[[ ENTRIES SUPPLIED, beginning ]]
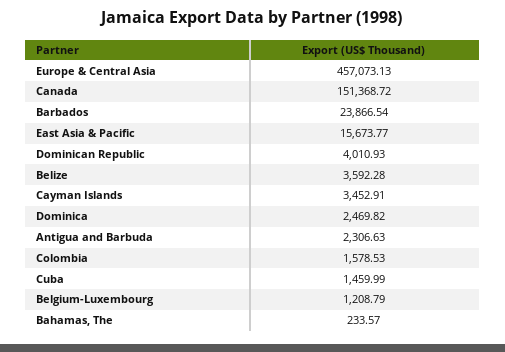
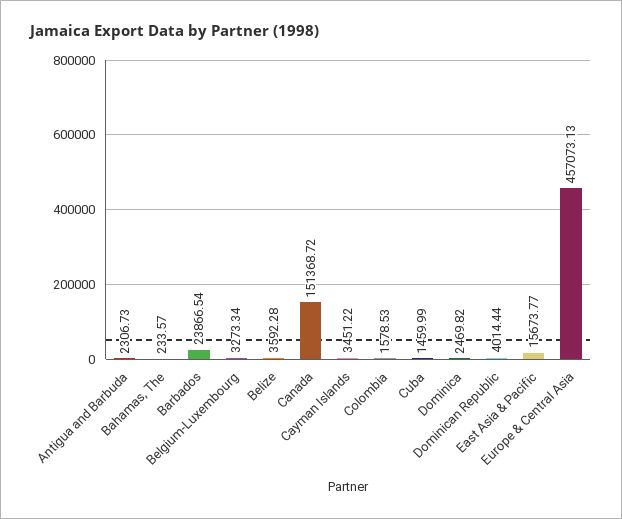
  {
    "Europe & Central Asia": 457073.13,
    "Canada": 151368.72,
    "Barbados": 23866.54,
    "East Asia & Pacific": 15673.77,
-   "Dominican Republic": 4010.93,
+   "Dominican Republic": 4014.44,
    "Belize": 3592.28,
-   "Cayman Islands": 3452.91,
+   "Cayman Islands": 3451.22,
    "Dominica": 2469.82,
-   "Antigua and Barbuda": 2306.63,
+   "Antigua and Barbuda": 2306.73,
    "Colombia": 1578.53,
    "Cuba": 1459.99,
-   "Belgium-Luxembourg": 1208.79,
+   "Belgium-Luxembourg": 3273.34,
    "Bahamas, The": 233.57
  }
[[ ENTRIES SUPPLIED, end ]]
[[ ENTRIES SUPPLIED, beginning ]]
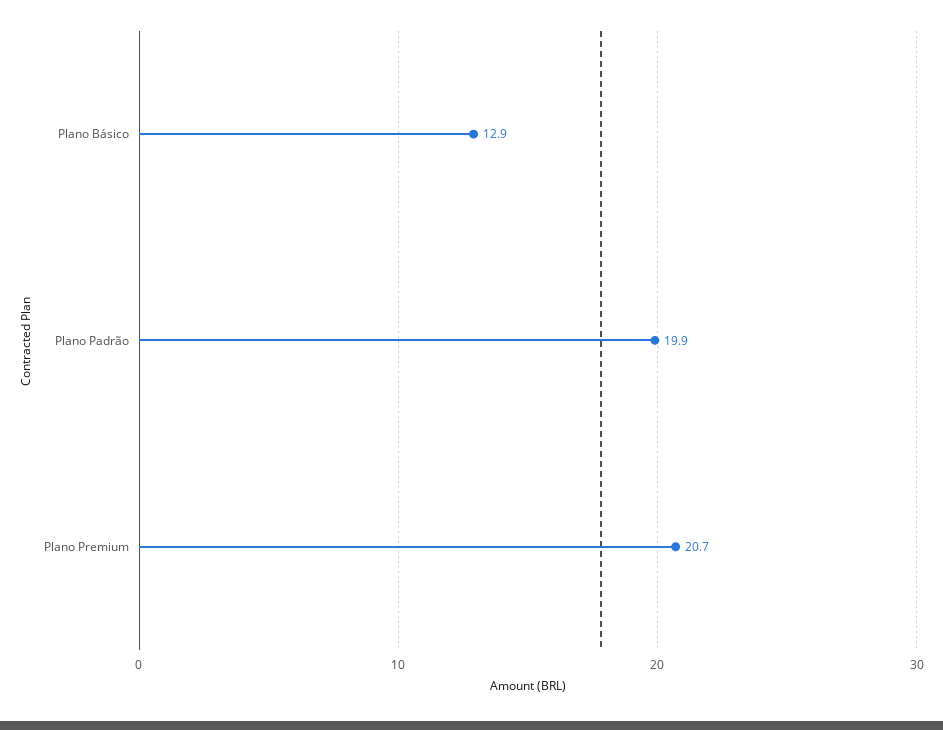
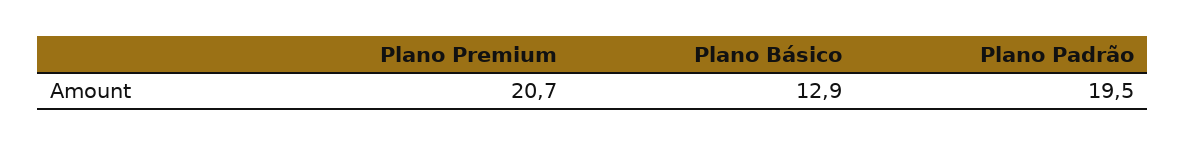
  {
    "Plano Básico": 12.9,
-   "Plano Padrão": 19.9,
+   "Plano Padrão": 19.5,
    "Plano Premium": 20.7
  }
[[ ENTRIES SUPPLIED, end ]]
### WORK INSTRUCTION
What lines in the listing above contain the word "Barbuda"? Show each one.

### EXERCISE RESULT
-   "Antigua and Barbuda": 2306.63,
+   "Antigua and Barbuda": 2306.73,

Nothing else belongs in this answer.